Whereas not having read any of these previous chapters, we found this a rollicking good adventure read and any reader with even the slightest familiarity with either Burroughs or Farmer will have no problems enjoying this tale. At the offset, Opar is invaded by a large force of river pirates led by a sadistic mercenary named Gahesi. In the middle of the night, Hadon, the King, rallies his troops and goes out to battle his foes. Too late he learns the enemy’s forces have found the secret tunnel passages into the vast city and have already gained control of its primary routes of access.

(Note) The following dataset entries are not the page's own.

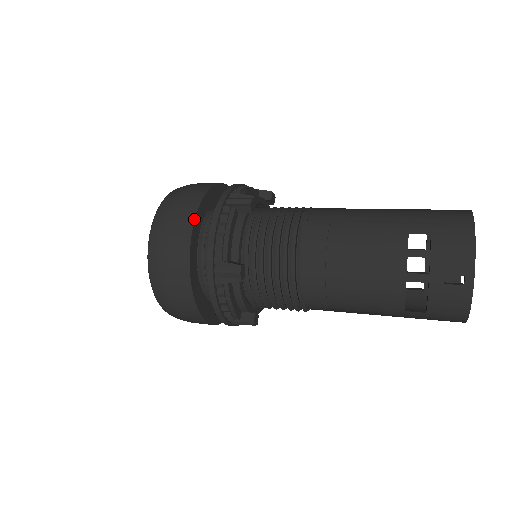
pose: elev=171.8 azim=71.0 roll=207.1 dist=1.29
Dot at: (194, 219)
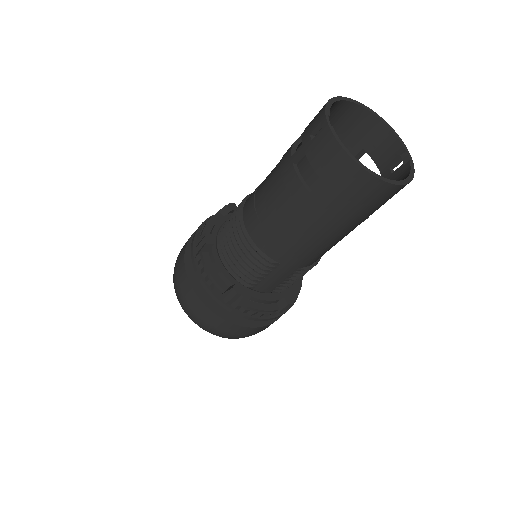
Dot at: (195, 231)
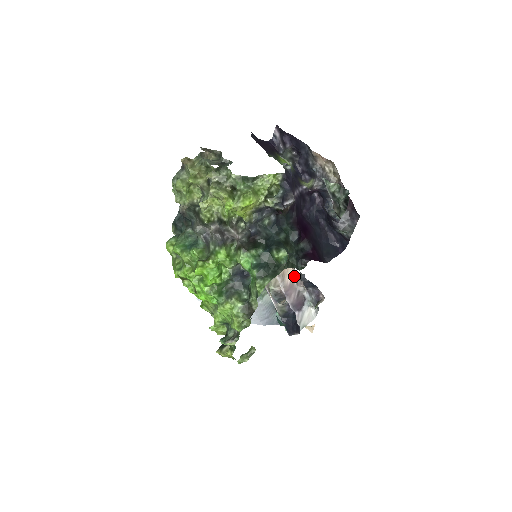
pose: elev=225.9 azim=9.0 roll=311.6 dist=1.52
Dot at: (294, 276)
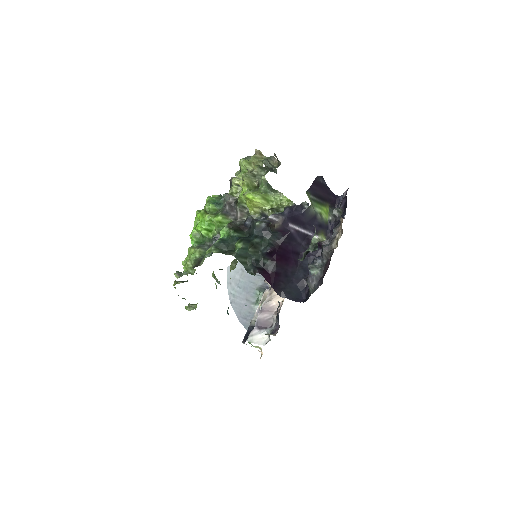
Dot at: (280, 305)
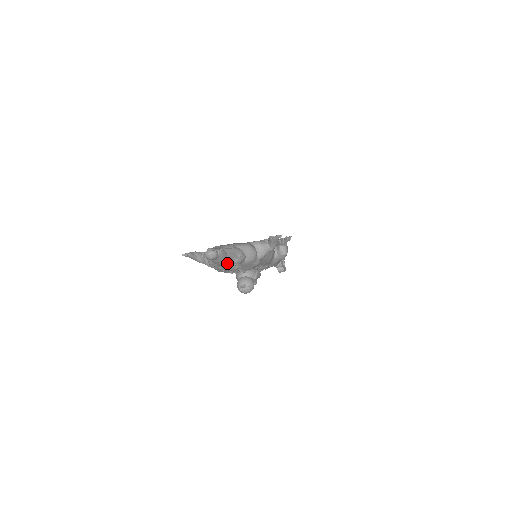
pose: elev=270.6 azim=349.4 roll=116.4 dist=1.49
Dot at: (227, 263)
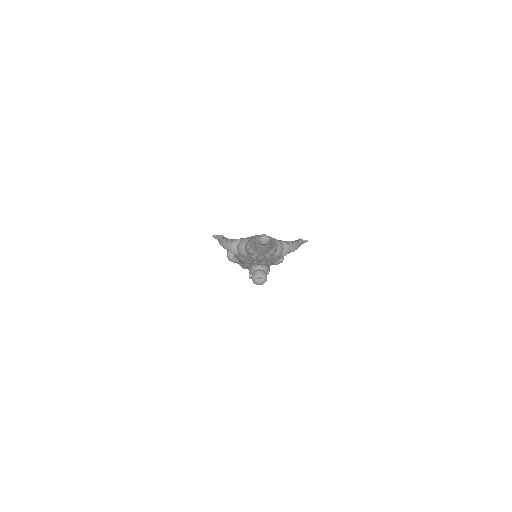
Dot at: (266, 252)
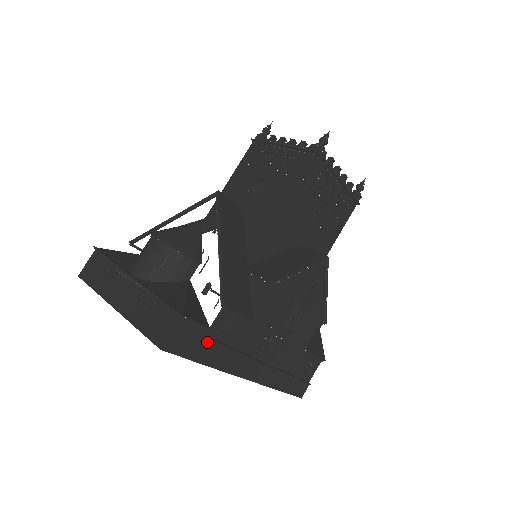
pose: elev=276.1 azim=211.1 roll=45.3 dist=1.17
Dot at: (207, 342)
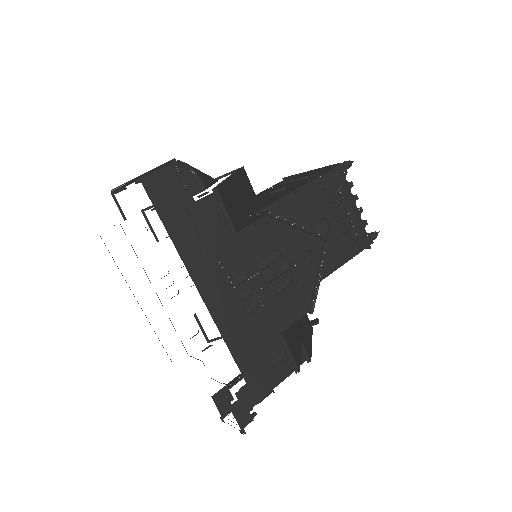
Dot at: (185, 214)
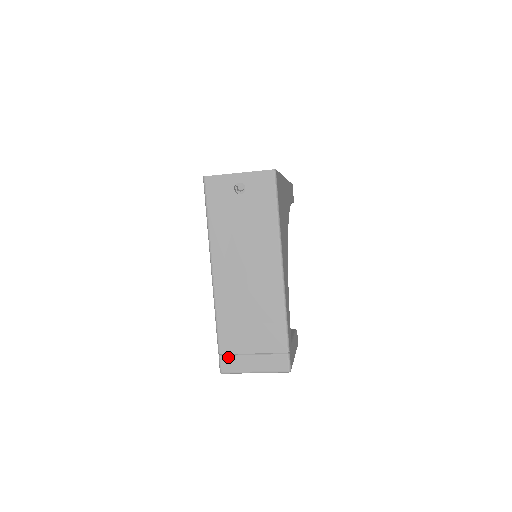
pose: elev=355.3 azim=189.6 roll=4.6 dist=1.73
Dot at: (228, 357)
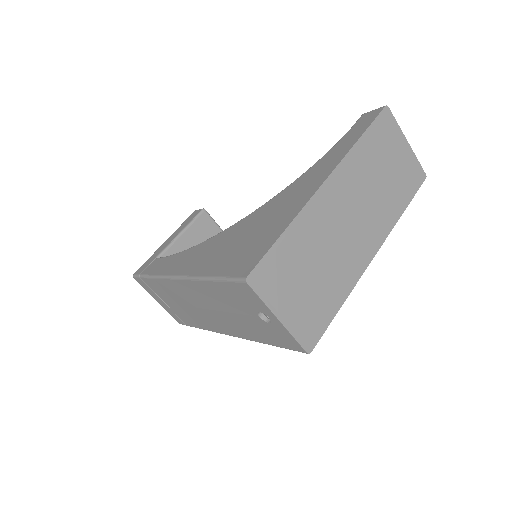
Dot at: (145, 284)
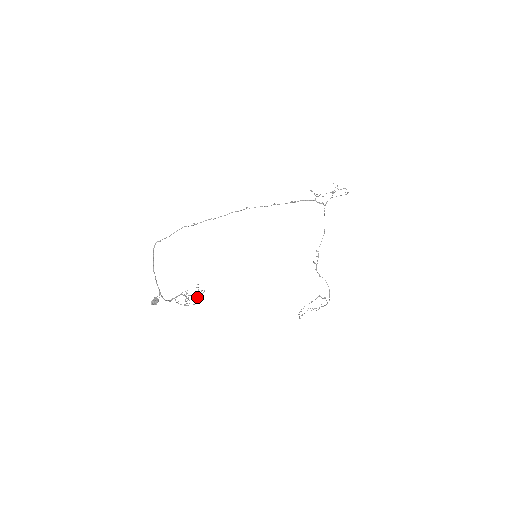
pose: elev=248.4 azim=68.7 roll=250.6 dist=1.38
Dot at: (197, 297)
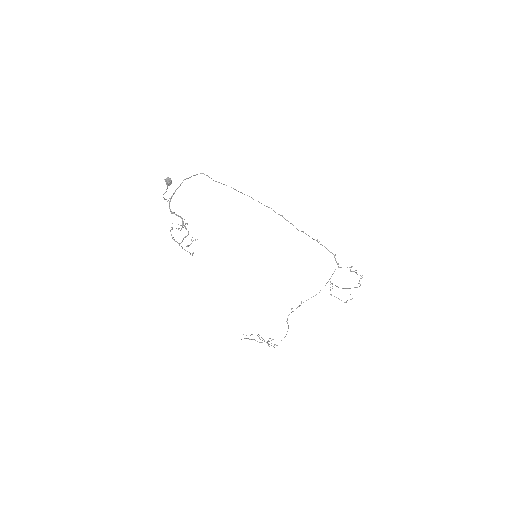
Dot at: (186, 246)
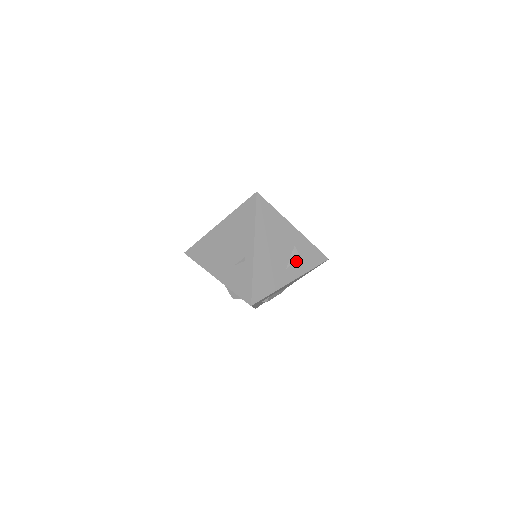
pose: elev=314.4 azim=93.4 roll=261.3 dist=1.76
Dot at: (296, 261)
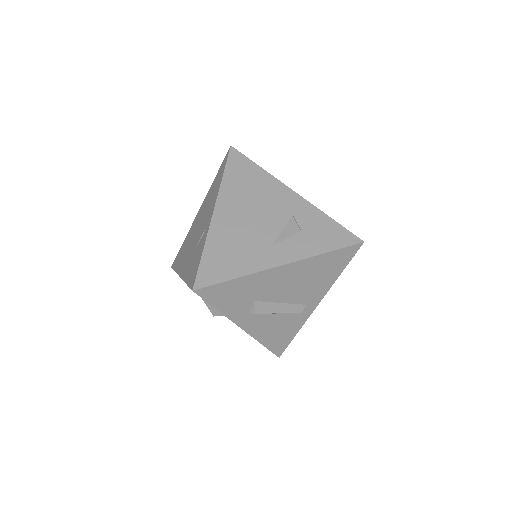
Dot at: (293, 237)
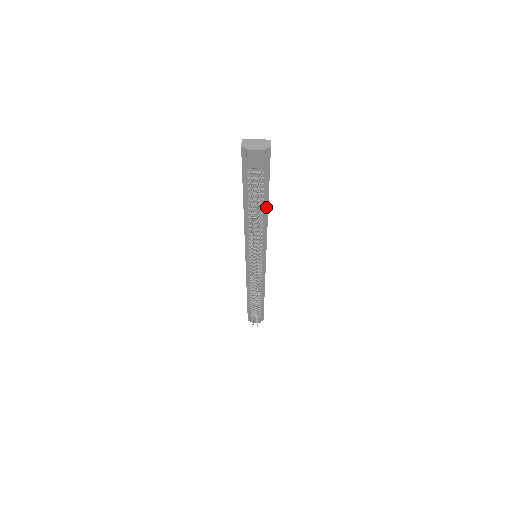
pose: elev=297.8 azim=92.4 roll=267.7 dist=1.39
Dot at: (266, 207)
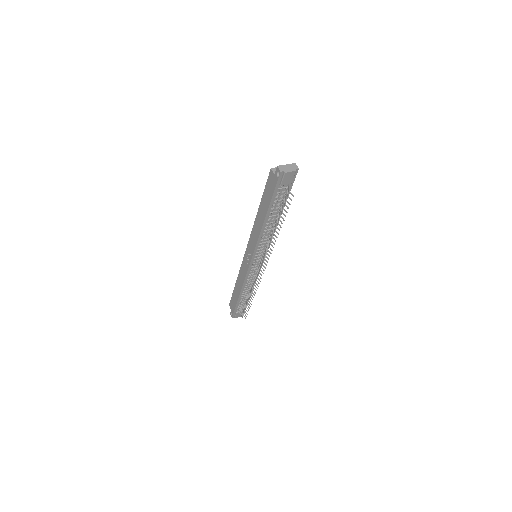
Dot at: occluded
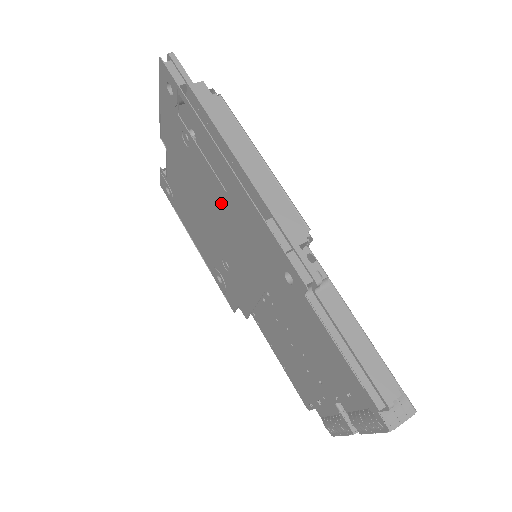
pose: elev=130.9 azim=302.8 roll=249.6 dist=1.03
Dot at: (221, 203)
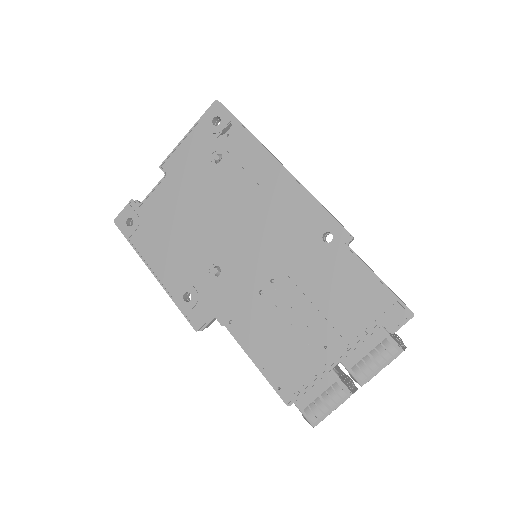
Dot at: (247, 202)
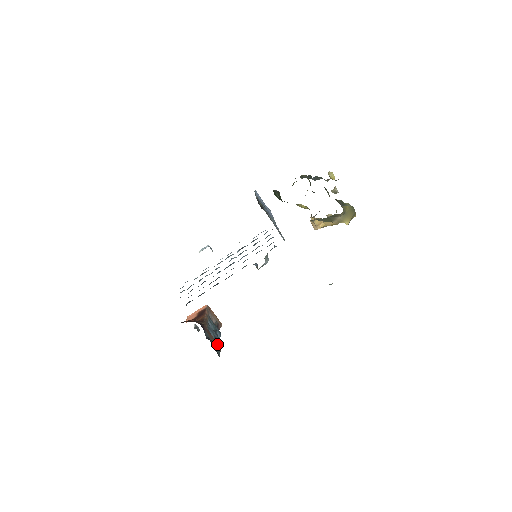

Afraid to commit his remaining forces, Hadon opts to reenter Opar via this same maze of secret passageways and learned the fate of his queen and family. In the process he discovers it was one of the high priest and priestess that betrayed them in divulging the secret routes to Gahesi in hopes of sharing in the coup’s bloody victory. But Hadon is not so easily defeated and through a series of near fatal encounters, he manages to rescue a few members of his beloved family and rejoin his troops outside the gates to the city. Here he is discovers even more startling news; a group of giant warriors led the son of Hadon’s deceased cousin, Kwasin, have arrived on a quest to learn the fate of their sire.

Could they possibly be the allies Hadon needs to retake Opar and defeat the river pirates? The opportunity exists but first Hadon will have to fight eight foot tall leader of the giants to prove his worthiness. Spinning a non-stop adventure tale, Carey’s pace never lets up and his easy, competent style allows readers to slip into this ancient, magnificent world he has so expertly brought back to life. Burroughs and Farmer would have been proud.